At the end, from a rare height.


When my brother and I were young, we often spent weeks at a time with either our grandmother or our great-aunt. I only realized a few years ago that our parents probably did that so they didn't go completely insane.

Time spent at our great-aunt and -uncle's house was always a good time. I especially liked the way her scrambled eggs at breakfast were always just a little runny, even if the cream of wheat was a bit grainy and unsweetened. At night she would fix me a bread-and-butter sandwich, something my mother would never in a million years have done. My brother enjoyed warming syrup and butter together and dipping strips of bread into it. We usually went to bed pretty happy.

Uncle Phil always, always had a bag of M&Ms waiting for me when we visited. He'd keep it on top of the refridgerator, pretend they weren't there, and I'd pretend I wasn't waiting for them, and then he'd get a little smile and bring them down and pour me a whole placemat full of them, it seemed. I never even liked M&Ms any other time, but from him, they were pretty awesome.

As I said, Uncle Phil was from Mississippi. Any 'ir' or 'ur' in a word was automatically an 'oi.' You may have heard this before. So one morning, my brother was up before me, and sitting on the front porch poking around for bugs with a stick, and as I trudged down the hallway I was just in time to hear Uncle Phil grouse, "Boy, get outta that doit!" Clearly, we laughed all day about it and still laugh to this day, if one of us mentions it.

The backyard was a very nice size, with an old shed and brick barbecue pit for me to daydream over, and a big tree that my brother attempted to summit time and again to no avail. We rolled around in the grass and got itchy. We discovered a huge, mutant ant that he matter-of-factly told me was a 'granddaddy ant' and proceeded to, of course, poke with a big stick. We begged to eat lunch on the old picnic table.

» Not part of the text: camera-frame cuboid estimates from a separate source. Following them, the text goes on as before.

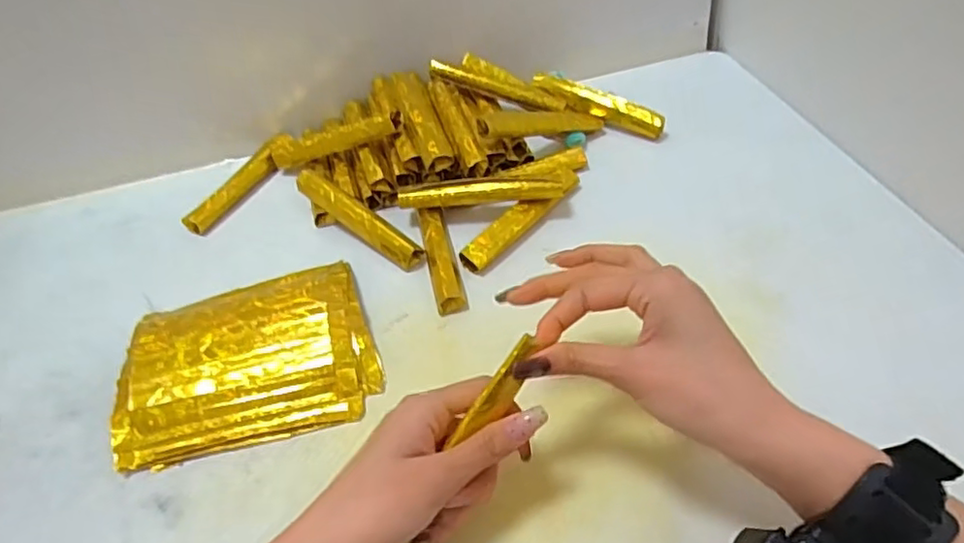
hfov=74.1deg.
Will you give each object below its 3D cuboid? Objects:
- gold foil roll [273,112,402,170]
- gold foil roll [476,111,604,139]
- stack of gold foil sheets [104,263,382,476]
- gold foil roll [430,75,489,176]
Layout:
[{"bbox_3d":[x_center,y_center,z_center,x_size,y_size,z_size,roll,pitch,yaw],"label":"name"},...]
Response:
[{"bbox_3d":[-0.132,-0.117,0.574,0.132,0.026,0.021,-11,43,23],"label":"gold foil roll"},{"bbox_3d":[0.055,-0.130,0.558,0.140,0.024,0.018,-11,42,-35],"label":"gold foil roll"},{"bbox_3d":[-0.158,0.056,0.436,0.162,0.028,0.123,-14,47,-7],"label":"stack of gold foil sheets"},{"bbox_3d":[-0.020,-0.130,0.563,0.027,0.024,0.138,-12,46,-8],"label":"gold foil roll"}]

After dinner when the sun was going down we'd sit on the front porch and listen to the cicadas whirring in the trees, a sound that still soothes me and takes me back to better days. My brother and I didn't know it then, but we were living life in a different rhythm, one that the former generations knew well, and to whom watching the sunset and talking about nothing in general made the most sense in the world.


We loved to watch TV, of course. Soaps took priority. Young and the Restless, Bold and the Beautiful. My poor brother got as hooked on them as I did. We also watched The Price is Right faithfully and even kept score (though I can't remember how or why). Channel 4 was the news station of choice, and in the evenings it was shows like Beauty and the Beast and Murder, She Wrote.

My brother and I played with our toys, too. A lot. We read comic books on the guest bed where we slept nights, and devised numerous action sequences with our He-Man and C.O.P.S. (remember that cartoon?) action figures. One afternoon my brother discovered that I had placed Superman on top of She-Ra in a suggestive way. He immediately grabbed them and ran to our great-aunt. "Look what she did!!"

"So?" she replied without missing a beat. "Don't your parents do that, too?"

The idea of that was not a good one for me at that age, but I was very happy that she had saved me from a TON of fun-making.

Above all, we laughed a lot. Our great-aunt was a very, very funny lady. Though she knew how to scold and shame, those moments always vanished before long in favor of the greatest, happiest atmosphere a kid staying with two old folks could ask for.

There's a peculiar light in that guest bedroom. The windows are boarded with quaint blinds that are rarely open, and dainty pink window curtains fall to the middle. The sunlight coming through those curtains creates an alternately rosy and golden glow in the room that isn't bright but warm, and feels like the past; as if beyond the window lies a field of wheat and a neighboring farmhouse, and folks headed to town to the soda shop and the nickleodeon.

There's just something about the past, isn't there.


Liz said...


Epoem said...

Is that her street number?

Life is not fun sometimes. ((( )))

I wonder if we realize the impact we ourselves have on other peoples lives? I never think about others looking back on memories I helped them collect. I don't think I could ever be what some people have been for me.

But I imagine your great-aunt held memories of time spent with you, especially through the week until you came again to see her. How wonderful to have that time the past couple of years.

Don said...

I missed this post the first time around, and it is lovely. What a gift to have such good times in your memory bank. Also, it's nice to have a brother to reminisce with. (Or fellow bloggers to gaze at your past through your words.)